3) Mere accumulation of a massive body of facts can never be the sole goal for this or any similar type of course. Students have become truly knowledgeable if they can correctly apply the facts that they have learned about the human body to the solution of relevant real-world problems.
The potential that case analysis holds in the teaching of human anatomy and physiology has been recognized in some introductory anatomy and physiology textbooks. Recent publications of Marieb (4) Martini (6) and Van Wynsberghe et al. (10) include case studies in the teaching materials. Some texts provide brief case scenarios at the end of each chapter (see Refs. 4 and 6). Others provide more extensive cases at the end of the major sections of the text (10). The Student’s Application book for Martini’s third edition textbook (7) is a good illustration of how cases are being integrated into the textbook supplements. Independent case study texts also exist. Van Wynsberghe and Cooley’s “Case Histories in Human Physiology” (9) or Berne and Levy’s “Case Studies in Physiology” (1) are particularly well-written examples. The latter was prepared for medical students.
These case approaches provide a strong clinical correlate to the basic science taught in the course. Nevertheless, much of this material does not appear to have been specifically written to reinforce or deepen the student’s understanding of the anatomy or physiology. Instead, the cases serve primarily to illustrate disease states, give real-world relevance, and provide motivation for learning. The strength of these approaches is the development of clinical problem-solving skills by the student. The case method described in this paper retains the true-to-life clinical relevance found in contemporary texts. However, it has the primary goal of enhancing the student’s understanding of the key concepts and processes of human anatomy and physiology. The distinctions of a directed case study approach. Because the intent of the case method described here is the mastery of ideas and processes, the cases are content driven. They are built around specific learning objectives. Furthermore, the cases are highly directed. The student is asked a series of specific questions concerning the case. By answering these questions, a student is forced to review, relearn, and apply information that he or she has already gained from the text or from the lecture. Commonly, our cases resemble the decision or dilemma case (2) in which a scenario is presented, and a student must assemble the relevant information, identify key concepts, and make informed assessmentsto solve a problem. The goal is to obtain a deeper “working” knowledge of the material rather than simply captivate attention with interesting clinical situations.

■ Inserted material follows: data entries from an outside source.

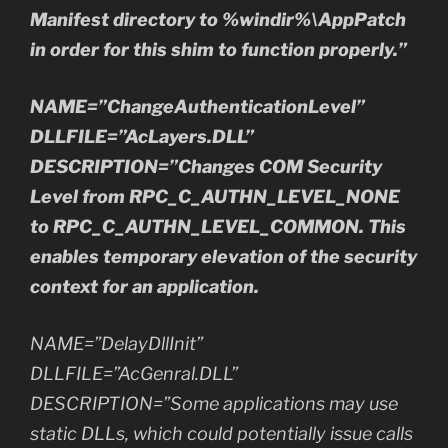
Manifest directory to %windir%\AppPatch
in order for this shim to function properly.”
NAME=”ChangeAuthenticationLevel”
DLLFILE=”AcLayers.DLL”
DESCRIPTION=”Changes COM Security
Level from RPC_C_AUTHN_LEVEL_NONE
to RPC_C_AUTHN_LEVEL_COMMON. This
enables temporary elevation of the security
context for an application.
NAME=”DelayDllInit”
DLLFILE=”AcGenral.DLL”
DESCRIPTION=”Some applications may use
static DLLs, which could potentially issue calls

Being directed, the cases are not open-ended. There is a single specific answer expected for nearly all of the questions. Open-ended cases foster intellectual development as students consider opposing or alternate possibilities in their approach to the solution of a problem. Nevertheless, such a format can also cause confusion and cognitive frustration if students do not have the prerequisite intellectual maturity to handle the open-endedness of this method. We have found the use of directed case analysis to be necessary for lower-division students. They still need guidance in applying their knowledge to real-world problems. Because our primary goal is to strengthen our student’s grasp of the factual and conceptual aspects of anatomy and physiology and secondarily to develop greater critical thinking skills, we have found the directed case to be the most suitable approach.